Programs commonly contain thousands of loops, that allow the computer to perform the same task over and over, such as systematically comparing each letter in a document to those in a search term. Should there be a slight error in the code, however, the computer can get stuck in an infinite loop, performing the exact same function indefinitely - it could keep comparing the same letter, for instance, instead of moving on to the next one.
In order to get computers out of infinite loops, MIT computer science professor Martin Rinard and his graduate students Michael Carbin, Sasa Misailovic and Michael Kling have created a software tool that is appropriately named Jolt. When activated by a user who thinks their computer might have frozen up, Jolt takes a series of "snapshots" of the computer's memory after each run of a loop. If all of those snapshots are identical, then the machine is indeed stuck in an infinite loop.
Jolt then instructs the computer to move on to the next instruction within the program. In order to be able to do that, however, Jolt must first be aware of the beginning and end points of all the loops within the program's source code. This requires it to also be used by software developers, when their complex programming language is being compiled into computer-friendly binary.
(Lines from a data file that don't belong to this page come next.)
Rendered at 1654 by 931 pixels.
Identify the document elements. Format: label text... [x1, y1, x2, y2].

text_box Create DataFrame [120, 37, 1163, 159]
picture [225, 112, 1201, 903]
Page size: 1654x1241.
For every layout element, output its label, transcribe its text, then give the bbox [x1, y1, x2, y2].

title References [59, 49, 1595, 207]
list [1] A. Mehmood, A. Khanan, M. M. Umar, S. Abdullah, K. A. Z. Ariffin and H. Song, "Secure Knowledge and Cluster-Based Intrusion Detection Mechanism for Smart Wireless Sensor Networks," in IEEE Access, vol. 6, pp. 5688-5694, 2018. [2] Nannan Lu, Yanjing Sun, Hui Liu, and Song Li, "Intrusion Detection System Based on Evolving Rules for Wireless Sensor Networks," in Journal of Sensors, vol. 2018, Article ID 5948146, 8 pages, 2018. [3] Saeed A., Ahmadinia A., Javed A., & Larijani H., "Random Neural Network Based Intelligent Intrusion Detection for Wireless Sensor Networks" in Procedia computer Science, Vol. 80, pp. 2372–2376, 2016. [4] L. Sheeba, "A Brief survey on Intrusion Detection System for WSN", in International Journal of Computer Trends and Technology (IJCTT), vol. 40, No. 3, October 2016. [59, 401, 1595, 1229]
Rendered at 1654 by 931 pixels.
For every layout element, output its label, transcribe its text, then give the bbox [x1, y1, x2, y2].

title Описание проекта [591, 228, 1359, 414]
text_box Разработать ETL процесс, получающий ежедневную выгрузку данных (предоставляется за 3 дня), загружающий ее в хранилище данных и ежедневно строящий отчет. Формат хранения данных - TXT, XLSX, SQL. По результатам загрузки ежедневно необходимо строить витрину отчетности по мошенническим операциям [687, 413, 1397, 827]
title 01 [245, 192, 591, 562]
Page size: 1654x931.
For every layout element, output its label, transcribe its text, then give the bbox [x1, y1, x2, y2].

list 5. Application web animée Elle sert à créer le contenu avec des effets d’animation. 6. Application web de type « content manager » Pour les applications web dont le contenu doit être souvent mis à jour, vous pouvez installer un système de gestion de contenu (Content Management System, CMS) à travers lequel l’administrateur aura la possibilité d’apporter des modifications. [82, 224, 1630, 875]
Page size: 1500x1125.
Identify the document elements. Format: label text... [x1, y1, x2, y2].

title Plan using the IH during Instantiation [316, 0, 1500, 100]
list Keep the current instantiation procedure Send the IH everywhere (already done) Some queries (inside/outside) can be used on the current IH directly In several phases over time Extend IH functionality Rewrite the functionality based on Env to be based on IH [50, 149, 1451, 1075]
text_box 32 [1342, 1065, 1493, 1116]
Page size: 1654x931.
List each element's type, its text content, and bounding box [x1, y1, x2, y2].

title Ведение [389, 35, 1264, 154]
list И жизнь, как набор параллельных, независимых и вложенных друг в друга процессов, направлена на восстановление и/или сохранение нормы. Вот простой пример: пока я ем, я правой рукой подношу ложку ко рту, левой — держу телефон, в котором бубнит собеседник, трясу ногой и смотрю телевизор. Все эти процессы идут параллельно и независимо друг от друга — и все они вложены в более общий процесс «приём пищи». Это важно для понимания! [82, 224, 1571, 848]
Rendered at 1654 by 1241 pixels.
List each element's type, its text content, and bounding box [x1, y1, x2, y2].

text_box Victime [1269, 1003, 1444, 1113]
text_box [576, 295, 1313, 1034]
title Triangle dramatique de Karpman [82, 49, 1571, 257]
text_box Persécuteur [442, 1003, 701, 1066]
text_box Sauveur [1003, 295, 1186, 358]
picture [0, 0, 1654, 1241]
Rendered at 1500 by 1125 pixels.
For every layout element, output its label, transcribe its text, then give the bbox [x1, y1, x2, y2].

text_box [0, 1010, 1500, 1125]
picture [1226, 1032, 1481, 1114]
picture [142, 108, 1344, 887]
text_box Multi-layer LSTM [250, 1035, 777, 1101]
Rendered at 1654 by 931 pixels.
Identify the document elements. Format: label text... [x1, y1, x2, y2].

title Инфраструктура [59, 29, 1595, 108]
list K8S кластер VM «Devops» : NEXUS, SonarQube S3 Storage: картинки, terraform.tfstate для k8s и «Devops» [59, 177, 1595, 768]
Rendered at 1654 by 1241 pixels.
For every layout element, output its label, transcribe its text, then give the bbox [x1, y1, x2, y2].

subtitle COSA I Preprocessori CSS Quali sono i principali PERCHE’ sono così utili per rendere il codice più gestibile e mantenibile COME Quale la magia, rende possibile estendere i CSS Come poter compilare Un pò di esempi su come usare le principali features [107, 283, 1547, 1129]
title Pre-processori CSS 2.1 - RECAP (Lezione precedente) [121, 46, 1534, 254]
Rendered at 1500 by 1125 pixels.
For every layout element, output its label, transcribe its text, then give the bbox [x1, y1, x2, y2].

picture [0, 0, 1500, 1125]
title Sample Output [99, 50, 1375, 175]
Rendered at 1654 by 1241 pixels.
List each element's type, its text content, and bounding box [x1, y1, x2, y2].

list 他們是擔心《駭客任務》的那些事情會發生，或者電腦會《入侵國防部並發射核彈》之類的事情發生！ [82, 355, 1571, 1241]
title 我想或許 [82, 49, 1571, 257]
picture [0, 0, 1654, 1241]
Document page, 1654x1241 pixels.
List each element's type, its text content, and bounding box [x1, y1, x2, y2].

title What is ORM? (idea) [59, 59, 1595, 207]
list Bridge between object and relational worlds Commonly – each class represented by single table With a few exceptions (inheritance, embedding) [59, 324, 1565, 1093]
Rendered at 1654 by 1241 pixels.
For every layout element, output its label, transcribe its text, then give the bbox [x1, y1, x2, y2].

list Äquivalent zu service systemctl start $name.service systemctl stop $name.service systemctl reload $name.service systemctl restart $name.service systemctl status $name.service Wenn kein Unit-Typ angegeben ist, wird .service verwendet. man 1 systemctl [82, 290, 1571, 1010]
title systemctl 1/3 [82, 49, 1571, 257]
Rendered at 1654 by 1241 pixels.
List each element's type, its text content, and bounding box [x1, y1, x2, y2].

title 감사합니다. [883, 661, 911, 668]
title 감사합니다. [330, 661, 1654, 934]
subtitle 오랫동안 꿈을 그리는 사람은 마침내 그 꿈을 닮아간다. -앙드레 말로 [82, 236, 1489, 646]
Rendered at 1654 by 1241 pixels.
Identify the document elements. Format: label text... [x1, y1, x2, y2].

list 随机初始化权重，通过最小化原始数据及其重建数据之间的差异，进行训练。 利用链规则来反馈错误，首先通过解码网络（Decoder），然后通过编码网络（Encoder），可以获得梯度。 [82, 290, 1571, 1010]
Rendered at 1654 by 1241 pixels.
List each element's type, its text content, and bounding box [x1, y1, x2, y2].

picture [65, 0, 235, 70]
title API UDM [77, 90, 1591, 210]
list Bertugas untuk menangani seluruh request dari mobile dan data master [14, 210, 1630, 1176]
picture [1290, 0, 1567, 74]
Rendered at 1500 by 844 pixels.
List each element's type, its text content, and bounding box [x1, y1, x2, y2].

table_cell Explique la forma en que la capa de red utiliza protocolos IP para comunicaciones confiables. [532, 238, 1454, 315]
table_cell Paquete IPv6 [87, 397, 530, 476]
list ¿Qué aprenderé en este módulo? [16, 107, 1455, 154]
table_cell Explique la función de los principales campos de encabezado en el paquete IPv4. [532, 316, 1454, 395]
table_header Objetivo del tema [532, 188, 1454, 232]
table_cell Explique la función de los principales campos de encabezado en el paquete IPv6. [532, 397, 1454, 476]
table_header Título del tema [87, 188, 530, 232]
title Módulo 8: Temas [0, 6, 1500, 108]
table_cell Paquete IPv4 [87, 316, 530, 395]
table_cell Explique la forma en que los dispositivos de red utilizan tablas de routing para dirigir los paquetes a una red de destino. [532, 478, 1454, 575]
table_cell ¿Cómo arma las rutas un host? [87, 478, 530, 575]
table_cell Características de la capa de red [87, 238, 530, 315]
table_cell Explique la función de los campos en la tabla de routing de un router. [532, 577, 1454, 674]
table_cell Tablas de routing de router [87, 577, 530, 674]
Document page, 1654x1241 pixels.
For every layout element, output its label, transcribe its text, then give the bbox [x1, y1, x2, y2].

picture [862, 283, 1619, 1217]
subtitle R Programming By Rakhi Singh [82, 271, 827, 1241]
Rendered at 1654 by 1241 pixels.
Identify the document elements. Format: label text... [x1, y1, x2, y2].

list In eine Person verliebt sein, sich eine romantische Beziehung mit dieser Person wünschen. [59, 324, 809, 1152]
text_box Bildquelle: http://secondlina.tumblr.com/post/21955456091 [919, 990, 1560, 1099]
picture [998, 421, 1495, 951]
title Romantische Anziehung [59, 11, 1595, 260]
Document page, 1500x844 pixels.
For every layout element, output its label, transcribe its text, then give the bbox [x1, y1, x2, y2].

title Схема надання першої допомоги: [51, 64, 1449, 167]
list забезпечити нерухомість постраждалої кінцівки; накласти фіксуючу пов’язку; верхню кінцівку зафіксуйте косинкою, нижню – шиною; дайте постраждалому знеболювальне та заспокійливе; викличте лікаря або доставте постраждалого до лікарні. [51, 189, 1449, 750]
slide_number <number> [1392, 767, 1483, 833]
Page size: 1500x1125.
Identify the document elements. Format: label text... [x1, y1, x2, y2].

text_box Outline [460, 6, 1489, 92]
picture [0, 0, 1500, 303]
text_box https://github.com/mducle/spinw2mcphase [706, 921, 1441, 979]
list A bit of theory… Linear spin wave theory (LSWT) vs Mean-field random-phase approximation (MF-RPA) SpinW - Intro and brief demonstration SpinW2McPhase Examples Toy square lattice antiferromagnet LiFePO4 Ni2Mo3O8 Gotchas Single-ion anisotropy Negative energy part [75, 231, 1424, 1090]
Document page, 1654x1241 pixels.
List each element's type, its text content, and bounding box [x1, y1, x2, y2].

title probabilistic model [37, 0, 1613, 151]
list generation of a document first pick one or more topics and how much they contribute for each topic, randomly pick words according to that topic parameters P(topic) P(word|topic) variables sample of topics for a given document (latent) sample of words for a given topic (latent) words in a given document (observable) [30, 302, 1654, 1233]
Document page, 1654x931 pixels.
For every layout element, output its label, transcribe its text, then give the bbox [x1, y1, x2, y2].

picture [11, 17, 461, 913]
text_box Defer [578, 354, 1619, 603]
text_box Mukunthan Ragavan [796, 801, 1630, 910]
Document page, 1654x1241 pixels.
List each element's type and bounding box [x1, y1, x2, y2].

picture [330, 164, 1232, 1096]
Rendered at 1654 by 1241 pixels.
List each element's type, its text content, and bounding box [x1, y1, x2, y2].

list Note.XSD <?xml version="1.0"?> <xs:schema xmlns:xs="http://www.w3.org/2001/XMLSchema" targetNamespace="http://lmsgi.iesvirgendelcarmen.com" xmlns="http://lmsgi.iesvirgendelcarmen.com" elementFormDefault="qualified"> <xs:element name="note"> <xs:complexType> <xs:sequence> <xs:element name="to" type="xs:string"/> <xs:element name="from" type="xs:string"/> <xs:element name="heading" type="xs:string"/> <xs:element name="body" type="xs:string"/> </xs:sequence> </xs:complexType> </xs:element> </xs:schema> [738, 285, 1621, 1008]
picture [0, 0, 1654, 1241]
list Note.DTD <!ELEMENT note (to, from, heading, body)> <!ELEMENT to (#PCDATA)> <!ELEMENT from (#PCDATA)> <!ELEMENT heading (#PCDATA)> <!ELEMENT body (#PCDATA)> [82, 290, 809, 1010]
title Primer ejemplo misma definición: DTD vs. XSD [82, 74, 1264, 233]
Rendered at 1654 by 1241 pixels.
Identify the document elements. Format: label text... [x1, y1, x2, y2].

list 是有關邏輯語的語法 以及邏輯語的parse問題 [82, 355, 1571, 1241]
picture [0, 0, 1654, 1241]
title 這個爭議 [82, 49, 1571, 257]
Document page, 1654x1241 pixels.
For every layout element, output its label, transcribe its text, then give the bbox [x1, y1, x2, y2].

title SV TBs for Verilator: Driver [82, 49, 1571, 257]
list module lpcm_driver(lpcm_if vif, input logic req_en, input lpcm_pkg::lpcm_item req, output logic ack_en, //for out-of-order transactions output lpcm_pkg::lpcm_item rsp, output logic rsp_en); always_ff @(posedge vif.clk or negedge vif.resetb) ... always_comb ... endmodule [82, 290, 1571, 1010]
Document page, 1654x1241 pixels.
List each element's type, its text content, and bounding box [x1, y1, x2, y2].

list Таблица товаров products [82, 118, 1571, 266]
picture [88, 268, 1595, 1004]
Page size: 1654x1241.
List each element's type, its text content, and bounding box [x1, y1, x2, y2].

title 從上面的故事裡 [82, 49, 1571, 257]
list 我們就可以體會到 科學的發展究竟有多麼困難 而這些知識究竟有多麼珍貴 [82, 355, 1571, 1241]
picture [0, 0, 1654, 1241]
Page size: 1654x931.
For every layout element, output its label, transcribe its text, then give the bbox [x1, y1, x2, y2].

Getting developers to use Jolt could be asking a lot, however, plus it causes programs to run 7 to 8 percent slower. To get around these limitations, Rinard and his team are now working on a binary edition of the software, called Bolt. It is able to work directly on compiled, binary versions of programs. One of the challenges in the development of Bolt is the identification of the beginning and end points of loops in binary code - whereas such points are relatively easy to spot in programming language, they can difficult to locate within the strings of numbers that make up binary.
Kling has addressed this problem by developing an algorithm that allows Bolt to identify the highest-level function that is running in a program at any one time. If that still doesn't provide enough information, then Bolt could conceivably even just start searching for new instructions at random, until it finds one that allows the program to move on. Although going to that next instruction might not be the perfect choice for the smooth running of the program, it would at least get the computer out of the loop, so that the user's work could be saved.
The MIT team presented Jolt at the 25th European Conference on Object-Oriented Programming in Lancaster, England, last month.